The MAC announced the removal of division play in-conference beginning this year.

==Previous season==
The Broncos finished the 2019–20 season 13–19, 6–12 in MAC play to finish in a tie for fifth place in the West Division. They lost in the first round of the MAC tournament to Toledo.

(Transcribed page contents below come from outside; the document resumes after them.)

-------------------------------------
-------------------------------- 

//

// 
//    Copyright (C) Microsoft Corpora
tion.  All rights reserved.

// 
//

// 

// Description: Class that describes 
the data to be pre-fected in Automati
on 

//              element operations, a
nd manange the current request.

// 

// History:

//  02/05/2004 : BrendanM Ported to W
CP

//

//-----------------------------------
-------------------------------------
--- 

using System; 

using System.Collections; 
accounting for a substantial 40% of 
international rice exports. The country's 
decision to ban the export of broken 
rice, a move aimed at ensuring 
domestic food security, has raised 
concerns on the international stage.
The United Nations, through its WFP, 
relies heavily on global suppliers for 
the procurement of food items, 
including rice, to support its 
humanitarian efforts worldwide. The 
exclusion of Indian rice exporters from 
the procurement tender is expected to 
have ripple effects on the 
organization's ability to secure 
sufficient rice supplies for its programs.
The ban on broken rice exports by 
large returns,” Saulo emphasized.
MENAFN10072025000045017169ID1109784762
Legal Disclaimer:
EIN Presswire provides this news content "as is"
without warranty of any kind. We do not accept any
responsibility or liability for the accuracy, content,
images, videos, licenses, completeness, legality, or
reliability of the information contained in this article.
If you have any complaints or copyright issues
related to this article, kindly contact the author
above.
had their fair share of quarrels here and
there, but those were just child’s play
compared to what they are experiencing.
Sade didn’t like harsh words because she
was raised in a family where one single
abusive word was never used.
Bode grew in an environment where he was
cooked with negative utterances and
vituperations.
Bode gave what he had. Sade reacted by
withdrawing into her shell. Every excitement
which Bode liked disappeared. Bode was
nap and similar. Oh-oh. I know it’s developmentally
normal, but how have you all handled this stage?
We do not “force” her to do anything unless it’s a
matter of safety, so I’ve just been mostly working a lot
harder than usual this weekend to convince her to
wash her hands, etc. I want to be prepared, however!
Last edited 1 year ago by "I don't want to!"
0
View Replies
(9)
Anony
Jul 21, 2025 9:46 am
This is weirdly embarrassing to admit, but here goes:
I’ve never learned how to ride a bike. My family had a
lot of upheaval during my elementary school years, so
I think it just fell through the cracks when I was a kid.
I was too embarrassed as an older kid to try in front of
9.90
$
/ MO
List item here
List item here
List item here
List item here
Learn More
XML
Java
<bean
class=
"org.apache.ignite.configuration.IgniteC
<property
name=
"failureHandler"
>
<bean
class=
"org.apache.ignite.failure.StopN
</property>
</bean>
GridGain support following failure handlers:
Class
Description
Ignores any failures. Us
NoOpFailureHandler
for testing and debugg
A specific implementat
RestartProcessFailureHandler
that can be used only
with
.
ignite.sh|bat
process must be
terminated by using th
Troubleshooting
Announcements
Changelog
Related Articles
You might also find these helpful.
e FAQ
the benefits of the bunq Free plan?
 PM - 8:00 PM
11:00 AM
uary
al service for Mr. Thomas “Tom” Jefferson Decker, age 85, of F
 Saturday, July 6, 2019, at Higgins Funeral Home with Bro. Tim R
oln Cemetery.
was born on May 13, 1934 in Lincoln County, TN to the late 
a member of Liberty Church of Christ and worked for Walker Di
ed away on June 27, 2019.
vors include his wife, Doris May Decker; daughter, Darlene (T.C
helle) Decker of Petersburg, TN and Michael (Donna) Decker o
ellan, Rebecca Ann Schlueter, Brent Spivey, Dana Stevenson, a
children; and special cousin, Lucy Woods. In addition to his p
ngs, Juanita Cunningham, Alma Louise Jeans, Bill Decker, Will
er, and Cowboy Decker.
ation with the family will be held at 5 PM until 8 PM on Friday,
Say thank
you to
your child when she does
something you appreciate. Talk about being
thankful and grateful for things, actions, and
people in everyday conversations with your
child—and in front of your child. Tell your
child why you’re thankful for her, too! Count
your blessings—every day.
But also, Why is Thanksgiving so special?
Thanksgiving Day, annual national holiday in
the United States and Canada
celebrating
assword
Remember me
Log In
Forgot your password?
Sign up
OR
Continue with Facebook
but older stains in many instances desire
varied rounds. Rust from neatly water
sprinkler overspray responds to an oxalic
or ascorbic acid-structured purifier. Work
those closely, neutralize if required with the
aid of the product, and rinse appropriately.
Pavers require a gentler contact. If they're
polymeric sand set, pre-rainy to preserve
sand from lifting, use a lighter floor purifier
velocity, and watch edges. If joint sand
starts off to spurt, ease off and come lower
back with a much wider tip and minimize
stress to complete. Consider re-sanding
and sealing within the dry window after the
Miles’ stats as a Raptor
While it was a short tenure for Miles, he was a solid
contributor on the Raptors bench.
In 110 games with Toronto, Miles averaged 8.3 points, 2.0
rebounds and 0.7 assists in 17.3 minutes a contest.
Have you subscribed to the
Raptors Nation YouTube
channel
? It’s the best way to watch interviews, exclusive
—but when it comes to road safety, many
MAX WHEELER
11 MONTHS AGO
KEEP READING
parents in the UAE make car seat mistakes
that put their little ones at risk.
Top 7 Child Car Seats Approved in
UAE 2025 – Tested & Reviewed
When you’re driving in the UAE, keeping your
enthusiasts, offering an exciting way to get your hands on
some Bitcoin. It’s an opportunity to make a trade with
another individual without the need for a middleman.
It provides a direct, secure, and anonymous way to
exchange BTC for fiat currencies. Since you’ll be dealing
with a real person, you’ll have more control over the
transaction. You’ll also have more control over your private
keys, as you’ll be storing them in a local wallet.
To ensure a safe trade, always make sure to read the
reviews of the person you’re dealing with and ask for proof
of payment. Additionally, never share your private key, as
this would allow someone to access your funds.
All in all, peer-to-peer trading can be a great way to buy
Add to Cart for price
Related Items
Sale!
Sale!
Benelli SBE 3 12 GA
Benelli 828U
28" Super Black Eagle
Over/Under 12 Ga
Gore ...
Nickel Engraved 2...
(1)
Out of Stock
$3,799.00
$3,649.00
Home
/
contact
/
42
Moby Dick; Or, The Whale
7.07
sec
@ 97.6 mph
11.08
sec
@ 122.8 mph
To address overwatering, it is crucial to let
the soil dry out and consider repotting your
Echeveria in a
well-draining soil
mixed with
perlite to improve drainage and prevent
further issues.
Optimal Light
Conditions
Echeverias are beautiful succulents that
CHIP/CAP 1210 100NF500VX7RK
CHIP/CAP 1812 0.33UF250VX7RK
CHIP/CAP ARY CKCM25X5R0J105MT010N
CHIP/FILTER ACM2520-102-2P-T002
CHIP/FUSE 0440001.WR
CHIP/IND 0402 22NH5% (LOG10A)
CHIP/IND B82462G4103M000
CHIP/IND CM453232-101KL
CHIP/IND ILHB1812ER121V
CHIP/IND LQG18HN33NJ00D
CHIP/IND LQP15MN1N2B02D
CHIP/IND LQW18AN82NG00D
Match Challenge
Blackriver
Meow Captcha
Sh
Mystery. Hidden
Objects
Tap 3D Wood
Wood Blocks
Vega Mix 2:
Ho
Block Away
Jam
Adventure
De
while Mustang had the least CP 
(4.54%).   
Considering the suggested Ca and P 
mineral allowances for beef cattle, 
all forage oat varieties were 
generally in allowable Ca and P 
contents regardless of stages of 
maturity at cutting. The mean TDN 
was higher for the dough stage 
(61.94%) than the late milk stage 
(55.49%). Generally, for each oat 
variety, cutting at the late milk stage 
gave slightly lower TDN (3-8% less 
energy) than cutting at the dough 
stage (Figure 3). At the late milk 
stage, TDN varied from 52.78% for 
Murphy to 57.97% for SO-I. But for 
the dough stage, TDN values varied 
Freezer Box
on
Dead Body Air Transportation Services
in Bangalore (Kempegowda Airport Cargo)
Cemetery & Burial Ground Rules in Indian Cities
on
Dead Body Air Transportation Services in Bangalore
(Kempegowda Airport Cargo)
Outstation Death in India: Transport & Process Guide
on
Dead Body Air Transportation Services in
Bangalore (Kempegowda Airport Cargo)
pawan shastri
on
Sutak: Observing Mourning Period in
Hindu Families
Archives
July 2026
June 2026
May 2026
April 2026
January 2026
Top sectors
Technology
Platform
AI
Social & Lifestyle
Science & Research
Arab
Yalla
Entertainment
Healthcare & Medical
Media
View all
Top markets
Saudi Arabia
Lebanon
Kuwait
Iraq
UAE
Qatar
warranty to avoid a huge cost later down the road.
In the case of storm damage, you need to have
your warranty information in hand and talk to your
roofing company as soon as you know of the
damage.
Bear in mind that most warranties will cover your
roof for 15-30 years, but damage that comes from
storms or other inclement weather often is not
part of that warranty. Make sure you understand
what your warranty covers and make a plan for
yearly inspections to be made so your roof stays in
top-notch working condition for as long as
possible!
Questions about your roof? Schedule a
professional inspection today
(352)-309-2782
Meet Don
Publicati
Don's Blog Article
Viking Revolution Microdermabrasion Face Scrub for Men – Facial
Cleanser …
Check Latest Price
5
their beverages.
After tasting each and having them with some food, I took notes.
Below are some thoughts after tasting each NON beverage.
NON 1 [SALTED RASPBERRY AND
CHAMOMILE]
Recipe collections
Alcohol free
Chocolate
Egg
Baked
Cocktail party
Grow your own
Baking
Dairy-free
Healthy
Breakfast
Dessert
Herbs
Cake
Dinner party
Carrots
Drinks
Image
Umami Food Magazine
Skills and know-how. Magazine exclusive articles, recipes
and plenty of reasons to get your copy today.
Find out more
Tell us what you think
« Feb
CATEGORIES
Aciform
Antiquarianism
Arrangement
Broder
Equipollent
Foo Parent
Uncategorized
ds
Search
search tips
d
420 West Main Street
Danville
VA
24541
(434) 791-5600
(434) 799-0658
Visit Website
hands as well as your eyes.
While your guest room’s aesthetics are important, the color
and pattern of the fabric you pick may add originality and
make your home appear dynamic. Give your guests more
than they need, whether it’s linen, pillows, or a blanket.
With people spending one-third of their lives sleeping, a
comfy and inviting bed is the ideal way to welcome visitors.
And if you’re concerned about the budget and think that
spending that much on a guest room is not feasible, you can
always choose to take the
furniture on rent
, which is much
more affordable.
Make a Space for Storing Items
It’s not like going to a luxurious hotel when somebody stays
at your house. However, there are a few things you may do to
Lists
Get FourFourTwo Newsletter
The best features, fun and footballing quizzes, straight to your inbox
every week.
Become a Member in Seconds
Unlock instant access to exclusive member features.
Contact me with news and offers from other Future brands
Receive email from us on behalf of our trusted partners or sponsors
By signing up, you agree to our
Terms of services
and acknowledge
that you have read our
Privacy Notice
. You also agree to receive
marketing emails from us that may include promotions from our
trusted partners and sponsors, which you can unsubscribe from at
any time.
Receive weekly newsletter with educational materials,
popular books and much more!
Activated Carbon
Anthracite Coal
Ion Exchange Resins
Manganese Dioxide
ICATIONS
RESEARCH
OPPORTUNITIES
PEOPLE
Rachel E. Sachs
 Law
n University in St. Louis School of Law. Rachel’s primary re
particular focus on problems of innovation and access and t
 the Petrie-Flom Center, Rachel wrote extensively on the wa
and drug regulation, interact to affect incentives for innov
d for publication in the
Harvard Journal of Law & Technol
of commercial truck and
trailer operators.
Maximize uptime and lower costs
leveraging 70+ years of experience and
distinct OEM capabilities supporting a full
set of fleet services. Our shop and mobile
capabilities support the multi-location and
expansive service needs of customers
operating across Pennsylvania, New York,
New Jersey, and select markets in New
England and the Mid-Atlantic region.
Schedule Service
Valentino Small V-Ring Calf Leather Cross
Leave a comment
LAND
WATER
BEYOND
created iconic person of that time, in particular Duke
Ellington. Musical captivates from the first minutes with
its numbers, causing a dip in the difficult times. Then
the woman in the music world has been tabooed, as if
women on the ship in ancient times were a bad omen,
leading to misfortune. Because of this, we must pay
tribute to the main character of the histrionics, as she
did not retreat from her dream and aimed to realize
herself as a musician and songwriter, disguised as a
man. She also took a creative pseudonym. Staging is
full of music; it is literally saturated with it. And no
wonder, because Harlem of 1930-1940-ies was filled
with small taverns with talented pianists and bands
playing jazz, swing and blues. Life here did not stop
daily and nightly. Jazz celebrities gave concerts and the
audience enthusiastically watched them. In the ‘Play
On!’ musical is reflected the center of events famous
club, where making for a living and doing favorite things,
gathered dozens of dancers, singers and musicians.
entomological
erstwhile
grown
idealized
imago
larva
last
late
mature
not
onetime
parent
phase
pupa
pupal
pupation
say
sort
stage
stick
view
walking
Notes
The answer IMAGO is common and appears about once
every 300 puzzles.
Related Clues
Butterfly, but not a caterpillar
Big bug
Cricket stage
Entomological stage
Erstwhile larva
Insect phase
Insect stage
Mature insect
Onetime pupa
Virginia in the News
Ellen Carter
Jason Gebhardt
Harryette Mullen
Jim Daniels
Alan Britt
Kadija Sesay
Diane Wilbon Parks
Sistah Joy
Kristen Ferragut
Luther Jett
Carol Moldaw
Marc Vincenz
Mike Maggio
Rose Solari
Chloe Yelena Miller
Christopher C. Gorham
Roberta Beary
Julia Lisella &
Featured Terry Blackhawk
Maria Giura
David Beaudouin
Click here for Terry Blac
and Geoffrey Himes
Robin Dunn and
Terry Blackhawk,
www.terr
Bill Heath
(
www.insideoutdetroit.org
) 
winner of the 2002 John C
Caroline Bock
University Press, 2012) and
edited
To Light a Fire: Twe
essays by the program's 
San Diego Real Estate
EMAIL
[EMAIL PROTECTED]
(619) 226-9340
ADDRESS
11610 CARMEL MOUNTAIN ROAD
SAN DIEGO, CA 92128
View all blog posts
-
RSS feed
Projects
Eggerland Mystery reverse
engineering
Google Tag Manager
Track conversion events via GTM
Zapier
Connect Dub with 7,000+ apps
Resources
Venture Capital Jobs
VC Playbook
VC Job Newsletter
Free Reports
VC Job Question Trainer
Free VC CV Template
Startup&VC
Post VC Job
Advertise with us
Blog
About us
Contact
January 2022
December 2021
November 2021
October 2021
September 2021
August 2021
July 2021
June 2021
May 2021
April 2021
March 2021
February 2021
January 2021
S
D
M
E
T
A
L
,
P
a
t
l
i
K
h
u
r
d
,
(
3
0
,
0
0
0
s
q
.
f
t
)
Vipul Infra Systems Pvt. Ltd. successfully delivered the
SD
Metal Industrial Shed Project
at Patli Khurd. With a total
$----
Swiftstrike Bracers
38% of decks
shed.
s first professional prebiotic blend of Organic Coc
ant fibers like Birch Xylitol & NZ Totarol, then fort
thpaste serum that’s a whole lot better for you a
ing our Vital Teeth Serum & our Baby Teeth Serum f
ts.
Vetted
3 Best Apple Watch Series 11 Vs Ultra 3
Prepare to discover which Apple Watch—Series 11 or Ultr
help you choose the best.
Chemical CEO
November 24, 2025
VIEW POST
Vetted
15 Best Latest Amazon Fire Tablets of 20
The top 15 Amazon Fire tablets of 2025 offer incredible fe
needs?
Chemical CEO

On March 11, 2020, the school announced that Steve Hawkins would not be returning as head coach, ending his 17-year tenure with the team. On April 2, it was announced that long-time assistant Clayton Bates would be named the Broncos' next head coach.

==Schedule and results==

| Non-conference regular season |

| Date time, TV | Rank^{#} | Opponent^{#} | Result | Record | Site (attendance) city, state |
Non-conference regular season
| November 25, 2020* 6:00 pm, FS1 |  | at Butler | L 62–66 | 0–1 | Hinkle Fieldhouse (1,500) Indianapolis, IN |
| November 28, 2020* |  | at Trine | Canceled due to COVID-19 |  | MTI Center Angola, IN |
| December 2, 2020* 7:00 pm |  | at Notre Dame | Canceled due to COVID-19 |  | Purcell Pavilion Notre Dame, IN |
| December 6, 2020* 6:00 pm, BTN |  | at No. 8 Michigan State | L 61–79 | 0–2 | Breslin Center East Lansing, MI |
| December 7, 2020* 7:00 pm, ESPN+ |  | Adrian College | W 62–42 | 1–2 | University Arena Kalamazoo, MI |
| December 12, 2020* 2:00 pm, ESPN3 |  | Detroit Mercy | L 57–67 | 1–3 | University Arena Kalamazoo, MI |
| December 13, 2020* 2:00 pm, ESPN3 |  | Milwaukee | L 63–71 | 1–4 | University Arena Kalamazoo, MI |
MAC regular season
| December 18, 2020 2:00 pm, ESPN3 |  | Central Michigan | W 76–61 | 2–4 (1–0) | University Arena Kalamazoo, MI |
| December 22, 2020 2:00 pm, ESPN3 |  | Ball State | L 68–76 | 2–5 (1–1) | University Arena Kalamazoo, MI |
| January 2, 2021 2:00 pm, ESPN3 |  | Toledo | L 59–70 | 2–6 (1–2) | University Arena Kalamazoo, MI |
| January 5, 2021 7:00 pm |  | at Ball State | Postponed due to COVID-19 |  | Worthen Arena Muncie, IN |
| January 9, 2021 4:00 pm, ESPN3 |  | at Kent State | L 54–80 | 2–7 (1–3) | MAC Center Kent, Ohio |
| January 12, 2021 2:00 pm, ESPN+ |  | Buffalo | L 69–85 | 2–8 (1–4) | University Arena Kalamazoo, MI |
| January 16, 2021 2:00 pm, ESPN3 |  | Miami (OH) | Postponed |  | University Arena Kalamazoo, MI |
| January 19, 2021 7:00 pm, ESPN3 |  | at Eastern Michigan | Canceled |  | Convocation Center Ypsilanti, MI |
| January 23, 2021 5:00 pm, ESPN+ |  | Akron | L 68–79 | 2–9 (1–5) | University Arena Kalamazoo, MI |
| January 26, 2021 6:00 pm, ESPN+ |  | at Ohio | L 58–81 | 2–10 (1–6) | Convocation Center Athens, OH |
| January 30, 2021 2:00 pm, ESPN3 |  | at Miami (OH) | L 56–65 | 2–11 (1–7) | Millett Hall Oxford, OH |
| February 2, 2021 7:00 pm, ESPN3 |  | Northern Illinois | Canceled |  | University Arena Kalamazoo, MI |
| February 3, 2021 7:00 pm, ESPN+ |  | at Bowling Green | W 76–70 | 3–11 (2–7) | Stroh Center Bowling Green, OH |
| February 6, 2021 2:00 pm, ESPN+ |  | at Central Michigan | W 67–65 | 4–11 (3–7) | McGuirk Arena Mount Pleasant, MI |
| February 9, 2021 2:00 pm, ESPN+ |  | at Buffalo | Postponed |  | Alumni Arena Amherst, NY |
| February 12, 2021 8:00 pm, CBSSN |  | at Buffalo | L 54–86 | 4–12 (3–8) | Alumni Arena Amherst, NY |
| February 13, 2021 2:00 pm |  | Ohio | Canceled |  | University Arena Kalamazoo, MI |
| February 16, 2021 7:00 pm, ESPN3 |  | Kent State | L 69–76 | 4–13 (3–9) | University Arena (100) Kalamazoo, MI |
| February 21, 2021 7:00 pm |  | at Ball State | Canceled |  | Worthen Arena Muncie, IN |
| February 25, 2021 12:00 pm, ESPN+ |  | Miami (OH) | L 66–74 | 4–14 (3–10) | University Arena (100) Kalamazoo, MI |
| February 27, 2021 5:00 pm, ESPN3 |  | at Toledo | L 44–91 | 4–15 (3–11) | Savage Arena Toledo, OH |
| March 2, 2021 7:00 pm, ESPN+ |  | at Northern Illinois | W 73–63 | 5–15 (4–11) | Convocation Center DeKalb, IL |
| March 5, 2021 7:00 pm, ESPN3 |  | Eastern Michigan | L 63–64 | 5–16 (4–12) | University Arena Kalamazoo, MI |
*Non-conference game. ^{#}Rankings from AP Poll. (#) Tournament seedings in parentheses. All times are in Eastern.